Check out trick # 6 in this list of CSS tricks.

On a slightly related note, Microsoft urges developers to prepare for IE 7. This can only mean one thing: The next version is going to be as broken as the other ones. If it would just render the standard, there would be no need to prepare.

Microsoft, please, it is really easy. Make IE 7 adhere to the web standards. Make it compatible with Firefox, Mozilla and Opera. Web developers will start to respect you.


Volker, we all don't understand that Microsoft is optimizing the ugly standard. They do it to make the internet for all users more useful. The standards are not innovative enough so MS has to enhance it with special proprietary functions and behavior of IE. And as MS is doug all this selfless things to the community all the other Browsers should include this way of rendering in their Browsers...don't forget only MS knows what's good for us...

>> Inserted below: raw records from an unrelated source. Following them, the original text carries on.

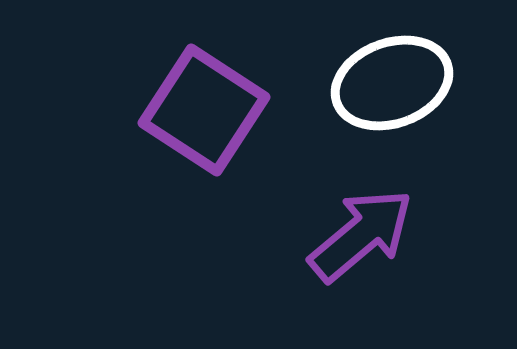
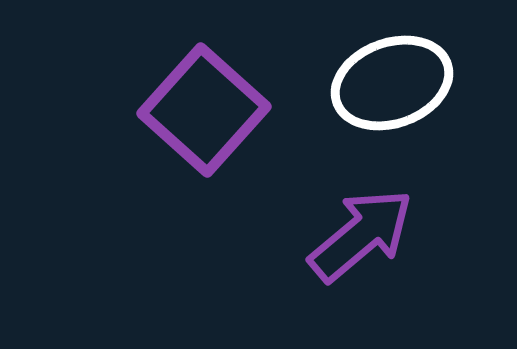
purple square: rotated 9 degrees clockwise
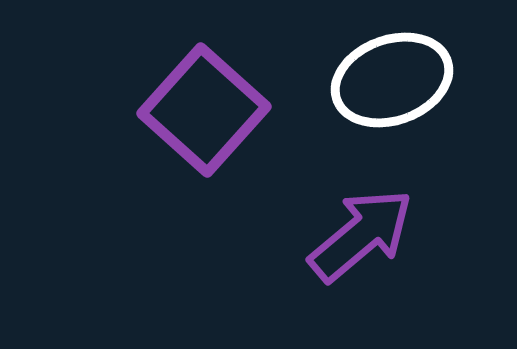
white ellipse: moved 3 px up
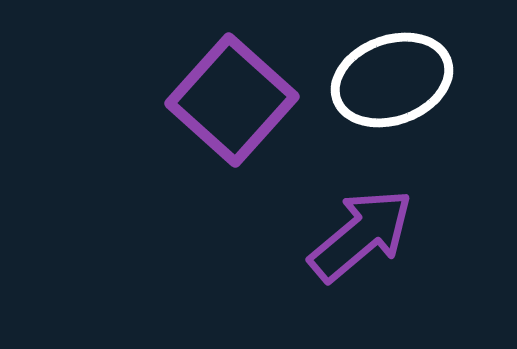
purple square: moved 28 px right, 10 px up
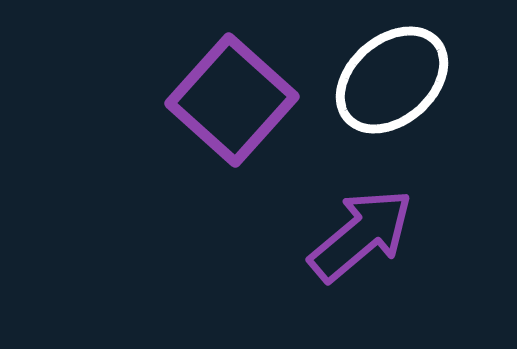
white ellipse: rotated 21 degrees counterclockwise
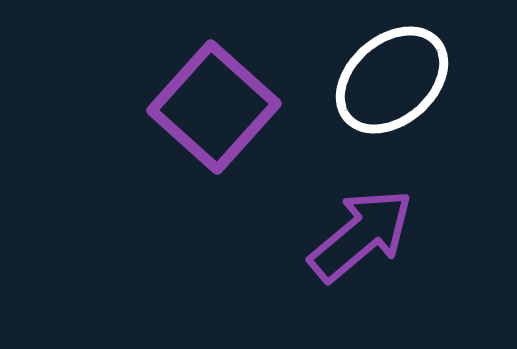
purple square: moved 18 px left, 7 px down
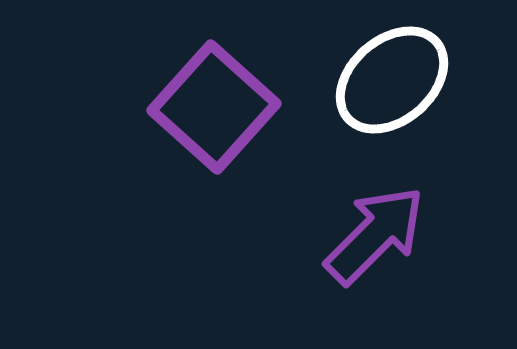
purple arrow: moved 14 px right; rotated 5 degrees counterclockwise
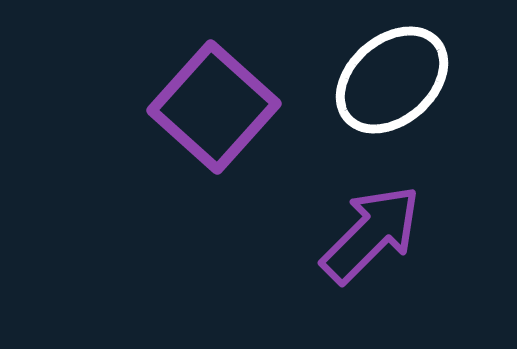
purple arrow: moved 4 px left, 1 px up
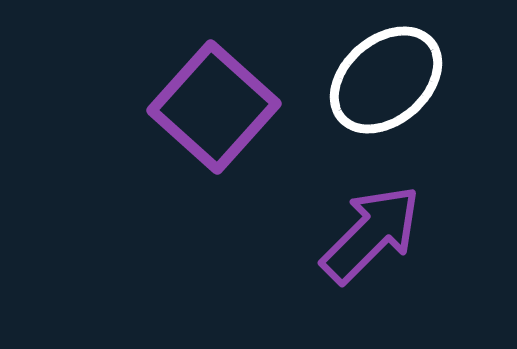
white ellipse: moved 6 px left
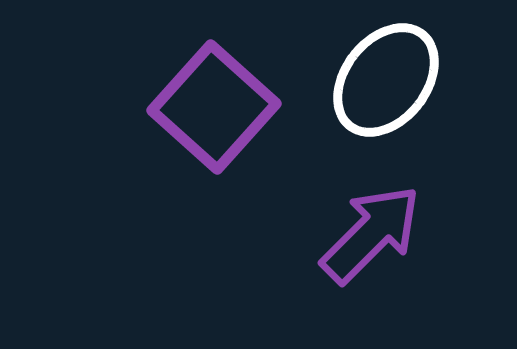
white ellipse: rotated 11 degrees counterclockwise
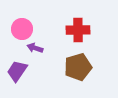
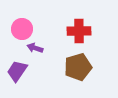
red cross: moved 1 px right, 1 px down
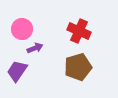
red cross: rotated 25 degrees clockwise
purple arrow: rotated 140 degrees clockwise
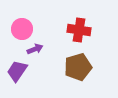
red cross: moved 1 px up; rotated 15 degrees counterclockwise
purple arrow: moved 1 px down
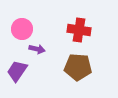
purple arrow: moved 2 px right; rotated 35 degrees clockwise
brown pentagon: rotated 20 degrees clockwise
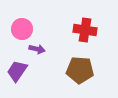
red cross: moved 6 px right
brown pentagon: moved 2 px right, 3 px down
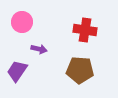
pink circle: moved 7 px up
purple arrow: moved 2 px right
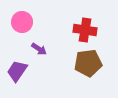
purple arrow: rotated 21 degrees clockwise
brown pentagon: moved 8 px right, 7 px up; rotated 12 degrees counterclockwise
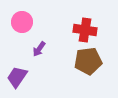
purple arrow: rotated 91 degrees clockwise
brown pentagon: moved 2 px up
purple trapezoid: moved 6 px down
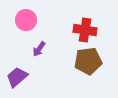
pink circle: moved 4 px right, 2 px up
purple trapezoid: rotated 15 degrees clockwise
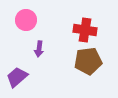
purple arrow: rotated 28 degrees counterclockwise
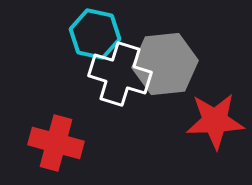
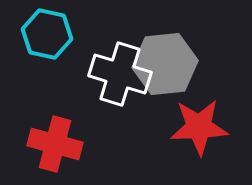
cyan hexagon: moved 48 px left
red star: moved 16 px left, 6 px down
red cross: moved 1 px left, 1 px down
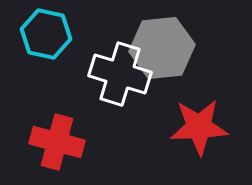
cyan hexagon: moved 1 px left
gray hexagon: moved 3 px left, 16 px up
red cross: moved 2 px right, 2 px up
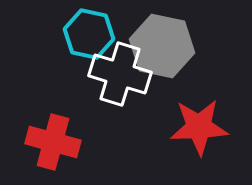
cyan hexagon: moved 43 px right
gray hexagon: moved 2 px up; rotated 18 degrees clockwise
red cross: moved 4 px left
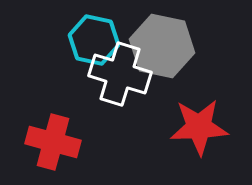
cyan hexagon: moved 5 px right, 6 px down
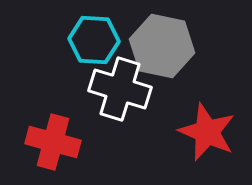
cyan hexagon: rotated 9 degrees counterclockwise
white cross: moved 15 px down
red star: moved 8 px right, 5 px down; rotated 26 degrees clockwise
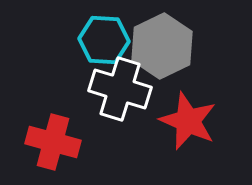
cyan hexagon: moved 10 px right
gray hexagon: rotated 22 degrees clockwise
red star: moved 19 px left, 11 px up
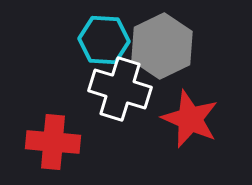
red star: moved 2 px right, 2 px up
red cross: rotated 10 degrees counterclockwise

Damned can't include the ironic tags ;-)

Sven Semel, 2005-07-22

If you create a more or less complex site, the CSS grows due to MSIE5/6 workarounds. So far, I've decided to use some html tables (uh!) for the base layout to avoid many weird IE bugs and workarounds in the CSS. In these tables I use css of course for positioning, layout, ...
To be honest: I've never believed that MS would improve the IE in the way being more compatible to the web standards since they always were arrogant regarding this matter (and other matters, too...).

As I've seen the announcement of IE7, I (as many others) thought: where is the innovation? Nice that they are going to include (copy) tabbed browsing, rss support, etc. Which non-MS-browser does not support these announced features (except these proprietary "features" as not to support web standards)?

Well, many successful companies focus on core business, and outsource non core business. Microsoft does not. Yet another GE like company. I still miss Microsoft fridges, microwaves, etc.

Michael Schmid, 2005-07-23

On the other hand, I've seen a lot of folks complaining about IE just to find out that they still didn't use a proper DOCTYPE to make sure IE isn't in quirks-mode. A lot of CSS issues with IE6 go away when not in quirks mode. So, if you're scratching your head now, you're probably one of those candidates... ;-)

Thomas Gumz, 2005-07-23

Perhaps they are on the right way.

Beate Paland, 2005-07-23

Could you imagine the fallout if MS went the standards route? Poor web rendering (perceived) is one reason why more people haven't switched to something like Firefox. Even though it's standards-based, many consumer websites are coded for IE (or with IE products...). If MS went with standards with IE7, there would have to be a lot of re-development.